◆ **TASK GOAL**: Go through the records, and copy each line in which the string "thumb" is present.

Landmark coordinate records:
********

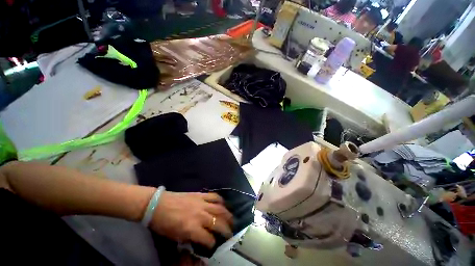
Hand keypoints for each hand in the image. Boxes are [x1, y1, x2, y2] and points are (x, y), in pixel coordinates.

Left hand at [149, 192, 232, 248]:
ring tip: (231, 219)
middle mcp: (200, 216)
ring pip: (220, 209)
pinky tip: (223, 204)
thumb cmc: (164, 224)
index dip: (212, 244)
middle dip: (226, 229)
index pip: (208, 239)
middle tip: (230, 232)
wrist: (158, 204)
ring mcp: (202, 203)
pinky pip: (214, 196)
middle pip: (218, 223)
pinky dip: (221, 200)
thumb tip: (201, 239)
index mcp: (192, 229)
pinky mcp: (201, 195)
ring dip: (227, 215)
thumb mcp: (176, 237)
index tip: (213, 245)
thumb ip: (191, 238)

********

◆ **RESULT**:
thumb cmc: (164, 224)
thumb tip: (201, 239)
thumb mcp: (176, 237)
thumb ip: (191, 238)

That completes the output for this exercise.